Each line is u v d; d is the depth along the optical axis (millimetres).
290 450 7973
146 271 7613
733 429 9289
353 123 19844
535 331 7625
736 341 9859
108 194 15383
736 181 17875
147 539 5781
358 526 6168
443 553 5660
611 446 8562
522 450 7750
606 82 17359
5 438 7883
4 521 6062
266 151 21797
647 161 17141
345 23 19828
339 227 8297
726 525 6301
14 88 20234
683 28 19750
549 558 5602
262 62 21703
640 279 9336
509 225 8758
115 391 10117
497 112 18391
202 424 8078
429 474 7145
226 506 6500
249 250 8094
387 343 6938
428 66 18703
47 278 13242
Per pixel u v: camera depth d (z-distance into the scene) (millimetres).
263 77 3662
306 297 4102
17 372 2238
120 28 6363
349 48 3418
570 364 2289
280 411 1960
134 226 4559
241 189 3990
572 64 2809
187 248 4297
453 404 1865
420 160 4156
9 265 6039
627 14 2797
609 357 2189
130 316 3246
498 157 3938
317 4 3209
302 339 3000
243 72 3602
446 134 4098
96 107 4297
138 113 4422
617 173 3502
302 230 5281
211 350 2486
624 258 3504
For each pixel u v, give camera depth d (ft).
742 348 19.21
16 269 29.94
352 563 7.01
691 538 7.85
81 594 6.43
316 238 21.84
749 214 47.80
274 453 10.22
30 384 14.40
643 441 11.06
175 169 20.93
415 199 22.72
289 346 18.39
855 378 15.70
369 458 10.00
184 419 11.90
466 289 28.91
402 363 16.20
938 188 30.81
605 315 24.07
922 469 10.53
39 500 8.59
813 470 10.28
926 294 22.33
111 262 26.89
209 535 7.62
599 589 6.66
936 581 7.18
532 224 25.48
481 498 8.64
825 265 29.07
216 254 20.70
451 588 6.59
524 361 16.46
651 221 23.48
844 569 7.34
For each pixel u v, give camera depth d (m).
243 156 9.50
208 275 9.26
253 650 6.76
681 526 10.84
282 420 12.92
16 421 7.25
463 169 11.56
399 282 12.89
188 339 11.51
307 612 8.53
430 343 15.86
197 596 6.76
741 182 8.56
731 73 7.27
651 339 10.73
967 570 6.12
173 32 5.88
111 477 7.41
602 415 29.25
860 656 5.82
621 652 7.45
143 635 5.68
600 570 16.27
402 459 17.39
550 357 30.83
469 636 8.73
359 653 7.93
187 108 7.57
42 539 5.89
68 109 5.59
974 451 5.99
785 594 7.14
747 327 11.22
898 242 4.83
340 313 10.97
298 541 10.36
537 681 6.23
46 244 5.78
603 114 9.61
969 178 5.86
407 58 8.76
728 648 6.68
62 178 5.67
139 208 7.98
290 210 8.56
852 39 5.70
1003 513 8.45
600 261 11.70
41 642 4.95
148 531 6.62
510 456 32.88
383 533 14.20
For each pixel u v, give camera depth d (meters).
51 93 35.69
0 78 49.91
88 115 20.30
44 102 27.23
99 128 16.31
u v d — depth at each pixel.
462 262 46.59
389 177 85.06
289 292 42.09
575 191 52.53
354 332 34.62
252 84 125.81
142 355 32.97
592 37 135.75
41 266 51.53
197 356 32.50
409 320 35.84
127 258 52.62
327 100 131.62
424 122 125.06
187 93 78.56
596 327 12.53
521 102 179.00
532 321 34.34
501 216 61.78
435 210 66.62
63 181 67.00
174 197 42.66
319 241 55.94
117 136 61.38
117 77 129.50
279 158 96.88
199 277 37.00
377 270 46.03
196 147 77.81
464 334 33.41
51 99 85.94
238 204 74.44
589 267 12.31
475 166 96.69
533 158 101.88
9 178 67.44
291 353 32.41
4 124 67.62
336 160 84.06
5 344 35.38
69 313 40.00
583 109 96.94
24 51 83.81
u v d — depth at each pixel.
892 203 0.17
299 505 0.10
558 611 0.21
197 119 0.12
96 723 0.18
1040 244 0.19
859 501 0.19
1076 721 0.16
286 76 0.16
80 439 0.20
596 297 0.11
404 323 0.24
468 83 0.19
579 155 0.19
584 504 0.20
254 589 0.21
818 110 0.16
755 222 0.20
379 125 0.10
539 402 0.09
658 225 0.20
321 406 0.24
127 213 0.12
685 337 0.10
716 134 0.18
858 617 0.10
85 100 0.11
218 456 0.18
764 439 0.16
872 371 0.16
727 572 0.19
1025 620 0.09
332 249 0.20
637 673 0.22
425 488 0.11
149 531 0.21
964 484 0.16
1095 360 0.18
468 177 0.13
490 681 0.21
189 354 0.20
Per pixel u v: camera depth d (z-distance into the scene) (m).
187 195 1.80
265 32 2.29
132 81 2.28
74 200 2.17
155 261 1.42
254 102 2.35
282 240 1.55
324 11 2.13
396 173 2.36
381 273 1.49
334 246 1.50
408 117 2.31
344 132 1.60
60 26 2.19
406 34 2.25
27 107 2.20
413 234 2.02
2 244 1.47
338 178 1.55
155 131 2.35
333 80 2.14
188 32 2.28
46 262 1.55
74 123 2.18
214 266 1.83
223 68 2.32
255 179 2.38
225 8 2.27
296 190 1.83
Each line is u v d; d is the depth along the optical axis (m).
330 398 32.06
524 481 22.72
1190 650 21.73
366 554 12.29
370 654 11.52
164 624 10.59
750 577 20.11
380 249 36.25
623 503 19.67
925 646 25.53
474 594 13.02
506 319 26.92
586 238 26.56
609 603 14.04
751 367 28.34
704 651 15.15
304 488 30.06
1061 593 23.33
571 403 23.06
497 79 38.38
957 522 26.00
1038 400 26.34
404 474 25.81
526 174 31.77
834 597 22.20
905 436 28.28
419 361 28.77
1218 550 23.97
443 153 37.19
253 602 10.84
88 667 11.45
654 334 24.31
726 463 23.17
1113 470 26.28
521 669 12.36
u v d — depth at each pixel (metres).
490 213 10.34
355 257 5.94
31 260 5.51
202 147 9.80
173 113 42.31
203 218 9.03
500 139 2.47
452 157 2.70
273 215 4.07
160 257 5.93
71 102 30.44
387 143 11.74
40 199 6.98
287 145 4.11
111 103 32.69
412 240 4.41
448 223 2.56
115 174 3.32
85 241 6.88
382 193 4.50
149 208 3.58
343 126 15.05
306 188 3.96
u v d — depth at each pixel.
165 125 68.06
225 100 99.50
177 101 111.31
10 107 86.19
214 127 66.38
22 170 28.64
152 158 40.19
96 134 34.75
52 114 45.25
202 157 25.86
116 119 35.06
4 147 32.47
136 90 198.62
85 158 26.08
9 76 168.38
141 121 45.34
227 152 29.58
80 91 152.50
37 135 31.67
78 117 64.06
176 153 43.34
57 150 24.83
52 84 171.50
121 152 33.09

———

What you need to do is retype all the entries exactly as written.

Each line is u v d; d is the depth along the optical axis (millimetres).
290 450 7973
146 271 7613
733 429 9289
353 123 19844
535 331 7625
736 341 9859
108 194 15383
736 181 17875
147 539 5781
358 526 6168
443 553 5660
611 446 8562
522 450 7750
606 82 17359
5 438 7883
4 521 6062
266 151 21797
647 161 17141
345 23 19828
339 227 8297
726 525 6301
14 88 20234
683 28 19750
549 558 5602
262 62 21703
640 279 9336
509 225 8758
115 391 10117
497 112 18391
202 424 8078
429 474 7145
226 506 6500
249 250 8094
387 343 6938
428 66 18703
47 278 13242
Per pixel u v: camera depth d (z-distance into the scene) (millimetres).
263 77 3662
306 297 4102
17 372 2238
120 28 6363
349 48 3418
570 364 2289
280 411 1960
134 226 4559
241 189 3990
572 64 2809
187 248 4297
453 404 1865
420 160 4156
9 265 6039
627 14 2797
609 357 2189
130 316 3246
498 157 3938
317 4 3209
302 339 3000
243 72 3602
446 134 4098
96 107 4297
138 113 4422
617 173 3502
302 230 5281
211 350 2486
624 258 3504
For each pixel u v, give camera depth d (ft).
742 348 19.21
16 269 29.94
352 563 7.01
691 538 7.85
81 594 6.43
316 238 21.84
749 214 47.80
274 453 10.22
30 384 14.40
643 441 11.06
175 169 20.93
415 199 22.72
289 346 18.39
855 378 15.70
369 458 10.00
184 419 11.90
466 289 28.91
402 363 16.20
938 188 30.81
605 315 24.07
922 469 10.53
39 500 8.59
813 470 10.28
926 294 22.33
111 262 26.89
209 535 7.62
599 589 6.66
936 581 7.18
532 224 25.48
481 498 8.64
825 265 29.07
216 254 20.70
451 588 6.59
524 361 16.46
651 221 23.48
844 569 7.34
For each pixel u v, give camera depth d (m).
243 156 9.50
208 275 9.26
253 650 6.76
681 526 10.84
282 420 12.92
16 421 7.25
463 169 11.56
399 282 12.89
188 339 11.51
307 612 8.53
430 343 15.86
197 596 6.76
741 182 8.56
731 73 7.27
651 339 10.73
967 570 6.12
173 32 5.88
111 477 7.41
602 415 29.25
860 656 5.82
621 652 7.45
143 635 5.68
600 570 16.27
402 459 17.39
550 357 30.83
469 636 8.73
359 653 7.93
187 108 7.57
42 539 5.89
68 109 5.59
974 451 5.99
785 594 7.14
747 327 11.22
898 242 4.83
340 313 10.97
298 541 10.36
537 681 6.23
46 244 5.78
603 114 9.61
969 178 5.86
407 58 8.76
728 648 6.68
62 178 5.67
139 208 7.98
290 210 8.56
852 39 5.70
1003 513 8.45
600 261 11.70
41 642 4.95
148 531 6.62
510 456 32.88
383 533 14.20
For each pixel u v, give camera depth d (meters).
51 93 35.69
0 78 49.91
88 115 20.30
44 102 27.23
99 128 16.31
u v d — depth at each pixel.
462 262 46.59
389 177 85.06
289 292 42.09
575 191 52.53
354 332 34.62
252 84 125.81
142 355 32.97
592 37 135.75
41 266 51.53
197 356 32.50
409 320 35.84
127 258 52.62
327 100 131.62
424 122 125.06
187 93 78.56
596 327 12.53
521 102 179.00
532 321 34.34
501 216 61.78
435 210 66.62
63 181 67.00
174 197 42.66
319 241 55.94
117 136 61.38
117 77 129.50
279 158 96.88
199 277 37.00
377 270 46.03
196 147 77.81
464 334 33.41
51 99 85.94
238 204 74.44
589 267 12.31
475 166 96.69
533 158 101.88
9 178 67.44
291 353 32.41
4 124 67.62
336 160 84.06
5 344 35.38
69 313 40.00
583 109 96.94
24 51 83.81
u v d — depth at each pixel.
892 203 0.17
299 505 0.10
558 611 0.21
197 119 0.12
96 723 0.18
1040 244 0.19
859 501 0.19
1076 721 0.16
286 76 0.16
80 439 0.20
596 297 0.11
404 323 0.24
468 83 0.19
579 155 0.19
584 504 0.20
254 589 0.21
818 110 0.16
755 222 0.20
379 125 0.10
539 402 0.09
658 225 0.20
321 406 0.24
127 213 0.12
685 337 0.10
716 134 0.18
858 617 0.10
85 100 0.11
218 456 0.18
764 439 0.16
872 371 0.16
727 572 0.19
1025 620 0.09
332 249 0.20
637 673 0.22
425 488 0.11
149 531 0.21
964 484 0.16
1095 360 0.18
468 177 0.13
490 681 0.21
189 354 0.20
Per pixel u v: camera depth d (z-distance into the scene) (m).
187 195 1.80
265 32 2.29
132 81 2.28
74 200 2.17
155 261 1.42
254 102 2.35
282 240 1.55
324 11 2.13
396 173 2.36
381 273 1.49
334 246 1.50
408 117 2.31
344 132 1.60
60 26 2.19
406 34 2.25
27 107 2.20
413 234 2.02
2 244 1.47
338 178 1.55
155 131 2.35
333 80 2.14
188 32 2.28
46 262 1.55
74 123 2.18
214 266 1.83
223 68 2.32
255 179 2.38
225 8 2.27
296 190 1.83
Each line is u v d; d is the depth along the optical axis (m).
330 398 32.06
524 481 22.72
1190 650 21.73
366 554 12.29
370 654 11.52
164 624 10.59
750 577 20.11
380 249 36.25
623 503 19.67
925 646 25.53
474 594 13.02
506 319 26.92
586 238 26.56
609 603 14.04
751 367 28.34
704 651 15.15
304 488 30.06
1061 593 23.33
571 403 23.06
497 79 38.38
957 522 26.00
1038 400 26.34
404 474 25.81
526 174 31.77
834 597 22.20
905 436 28.28
419 361 28.77
1218 550 23.97
443 153 37.19
253 602 10.84
88 667 11.45
654 334 24.31
726 463 23.17
1113 470 26.28
521 669 12.36
u v d — depth at each pixel (metres).
490 213 10.34
355 257 5.94
31 260 5.51
202 147 9.80
173 113 42.31
203 218 9.03
500 139 2.47
452 157 2.70
273 215 4.07
160 257 5.93
71 102 30.44
387 143 11.74
40 199 6.98
287 145 4.11
111 103 32.69
412 240 4.41
448 223 2.56
115 174 3.32
85 241 6.88
382 193 4.50
149 208 3.58
343 126 15.05
306 188 3.96
u v d — depth at each pixel.
165 125 68.06
225 100 99.50
177 101 111.31
10 107 86.19
214 127 66.38
22 170 28.64
152 158 40.19
96 134 34.75
52 114 45.25
202 157 25.86
116 119 35.06
4 147 32.47
136 90 198.62
85 158 26.08
9 76 168.38
141 121 45.34
227 152 29.58
80 91 152.50
37 135 31.67
78 117 64.06
176 153 43.34
57 150 24.83
52 84 171.50
121 152 33.09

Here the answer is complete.